Dataset entries
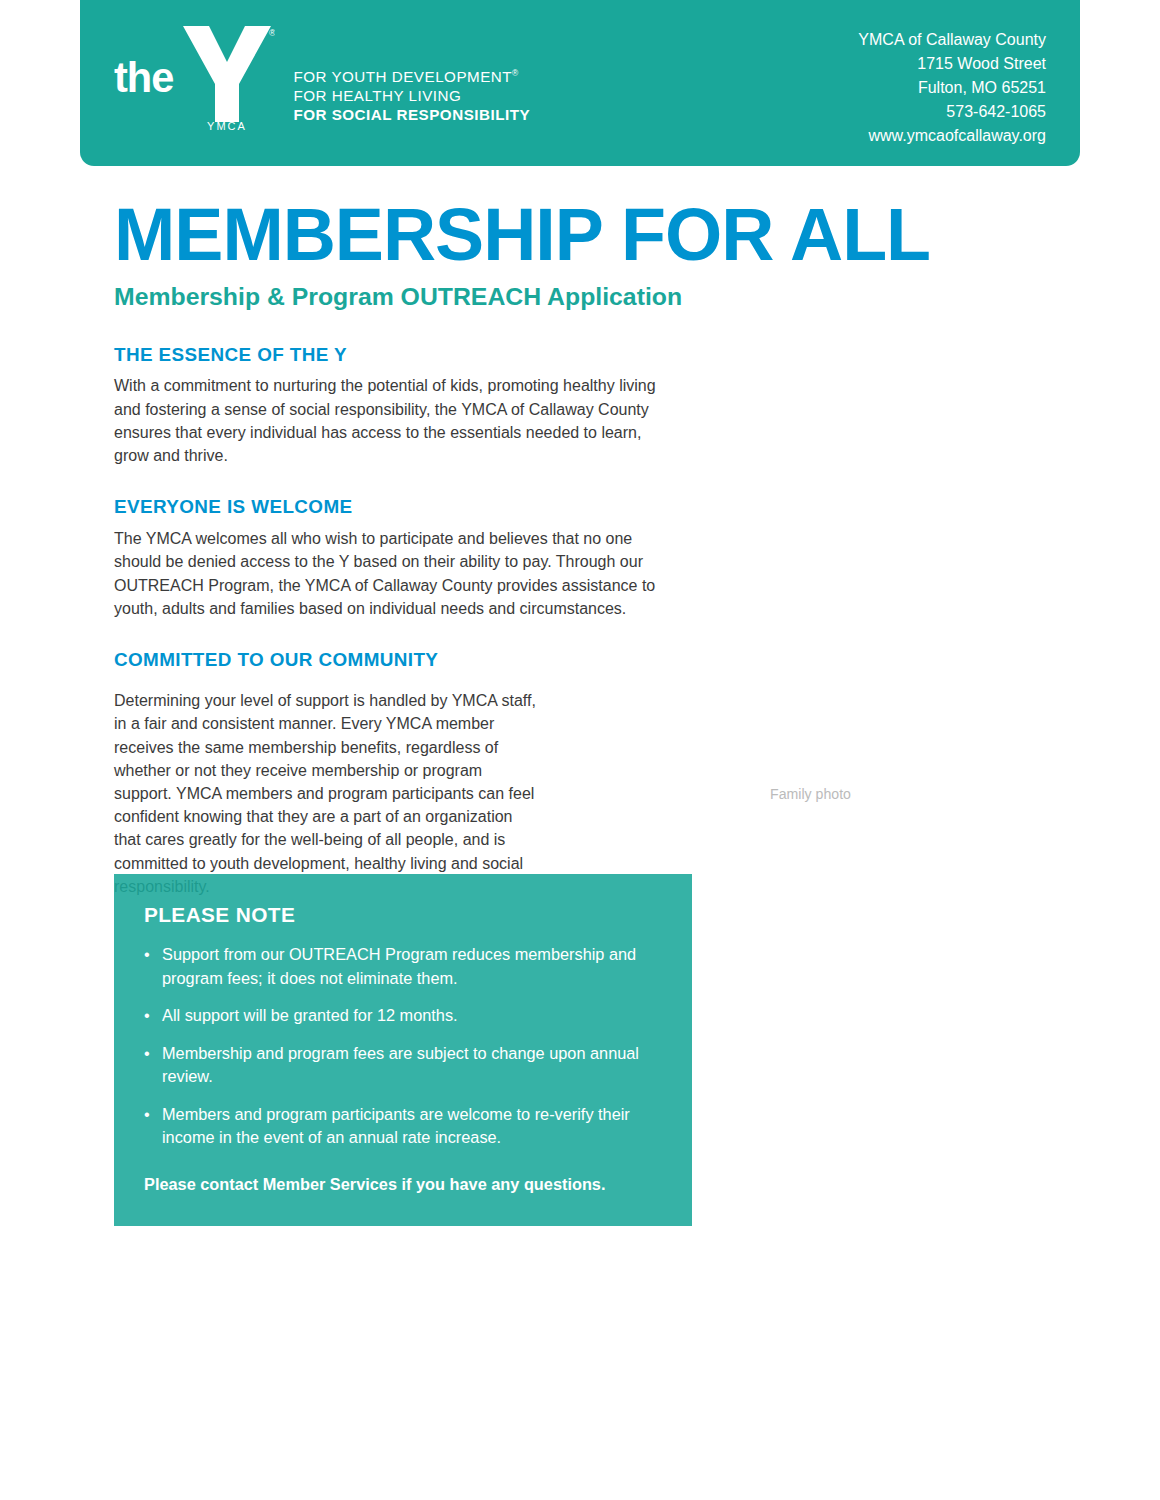the
YMCA ®
For Youth Development® For Healthy Living For Social Responsibility
YMCA of Callaway County
1715 Wood Street
Fulton, MO 65251
573-642-1065
www.ymcaofcallaway.org
MEMBERSHIP FOR ALL
Membership & Program OUTREACH Application
The Essence of the Y
With a commitment to nurturing the potential of kids, promoting healthy living and fostering a sense of social responsibility, the YMCA of Callaway County ensures that every individual has access to the essentials needed to learn, grow and thrive.
Everyone is Welcome
The YMCA welcomes all who wish to participate and believes that no one should be denied access to the Y based on their ability to pay. Through our OUTREACH Program, the YMCA of Callaway County provides assistance to youth, adults and families based on individual needs and circumstances.
Committed to Our Community
Determining your level of support is handled by YMCA staff, in a fair and consistent manner. Every YMCA member receives the same membership benefits, regardless of whether or not they receive membership or program support. YMCA members and program participants can feel confident knowing that they are a part of an organization that cares greatly for the well-being of all people, and is committed to youth development, healthy living and social responsibility.
Please Note
Support from our OUTREACH Program reduces membership and program fees; it does not eliminate them.
All support will be granted for 12 months.
Membership and program fees are subject to change upon annual review.
Members and program participants are welcome to re-verify their income in the event of an annual rate increase.
Please contact Member Services if you have any questions.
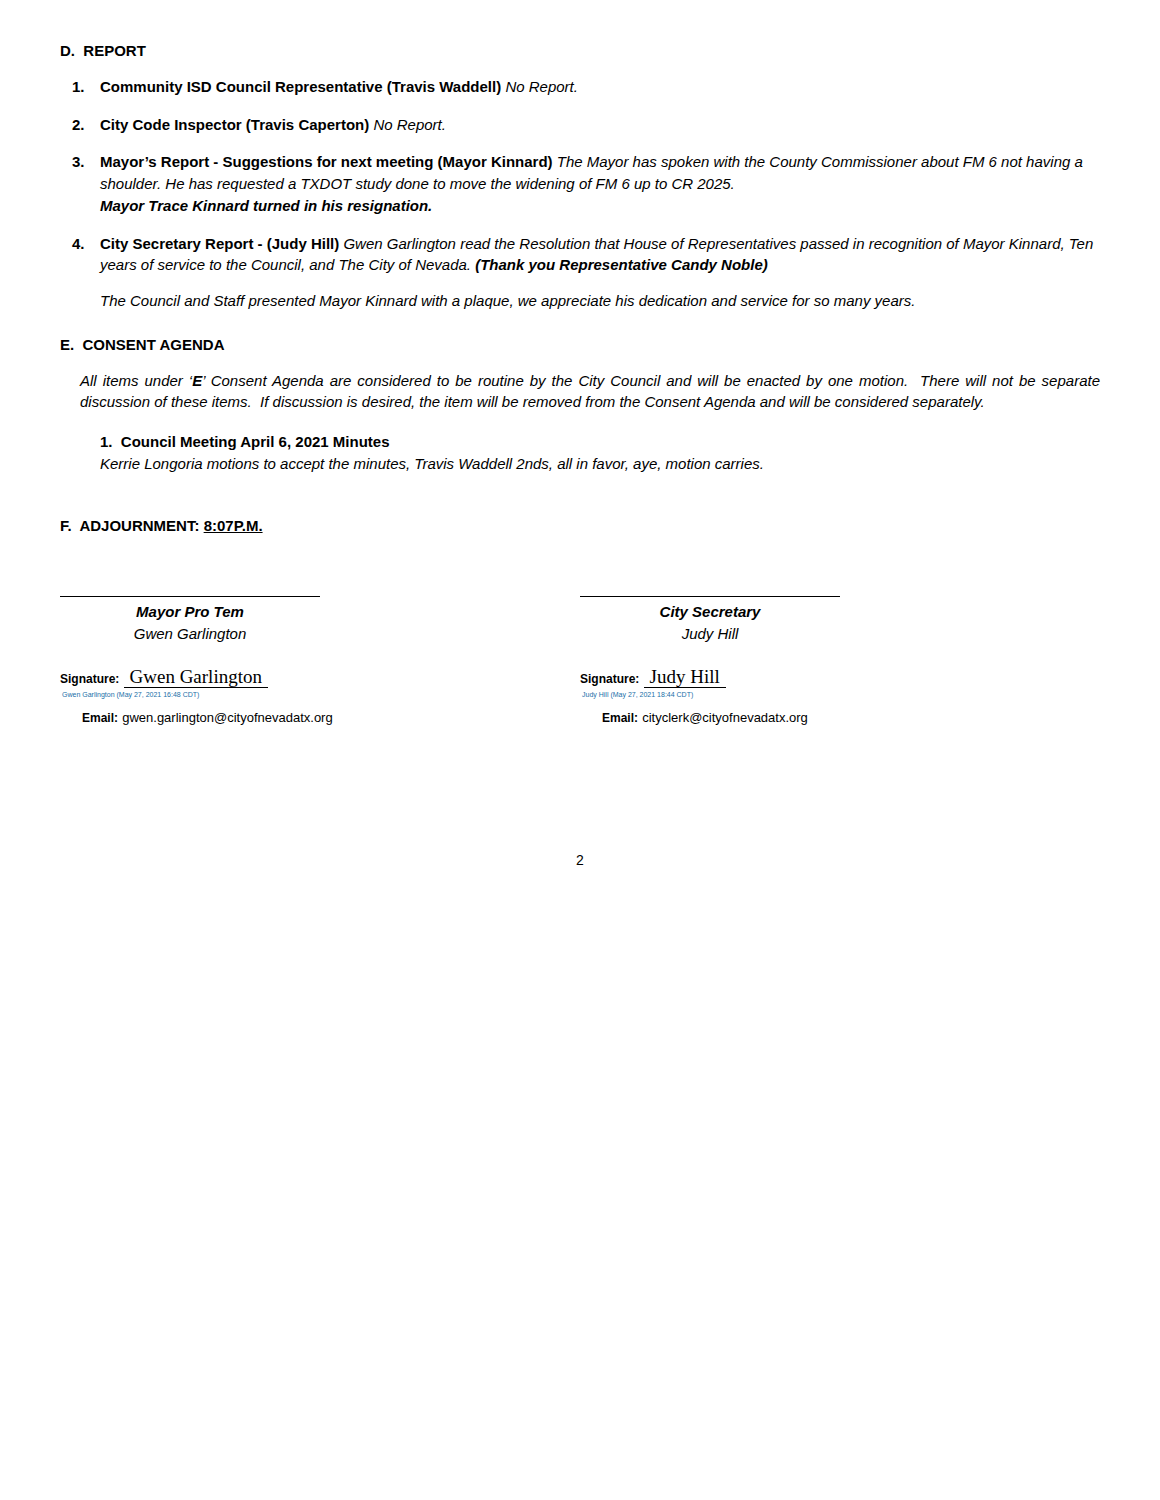D. REPORT
1. Community ISD Council Representative (Travis Waddell) No Report.
2. City Code Inspector (Travis Caperton) No Report.
3. Mayor’s Report - Suggestions for next meeting (Mayor Kinnard) The Mayor has spoken with the County Commissioner about FM 6 not having a shoulder. He has requested a TXDOT study done to move the widening of FM 6 up to CR 2025.
Mayor Trace Kinnard turned in his resignation.
4. City Secretary Report - (Judy Hill) Gwen Garlington read the Resolution that House of Representatives passed in recognition of Mayor Kinnard, Ten years of service to the Council, and The City of Nevada. (Thank you Representative Candy Noble)
The Council and Staff presented Mayor Kinnard with a plaque, we appreciate his dedication and service for so many years.
E. CONSENT AGENDA
All items under ‘E’ Consent Agenda are considered to be routine by the City Council and will be enacted by one motion. There will not be separate discussion of these items. If discussion is desired, the item will be removed from the Consent Agenda and will be considered separately.
1. Council Meeting April 6, 2021 Minutes
Kerrie Longoria motions to accept the minutes, Travis Waddell 2nds, all in favor, aye, motion carries.
F. ADJOURNMENT: 8:07P.M.
| Mayor Pro Tem Gwen Garlington Signature: Gwen Garlington Gwen Garlington (May 27, 2021 16:48 CDT) Email: gwen.garlington@cityofnevadatx.org | City Secretary Judy Hill Signature: Judy Hill Judy Hill (May 27, 2021 18:44 CDT) Email: cityclerk@cityofnevadatx.org |
2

What needs to be done ▸
Filter by the word "fees": copy every line of the data that holds it.

Exercise response ▸
Support from our OUTREACH Program reduces membership and program fees; it does not eliminate them.
Membership and program fees are subject to change upon annual review.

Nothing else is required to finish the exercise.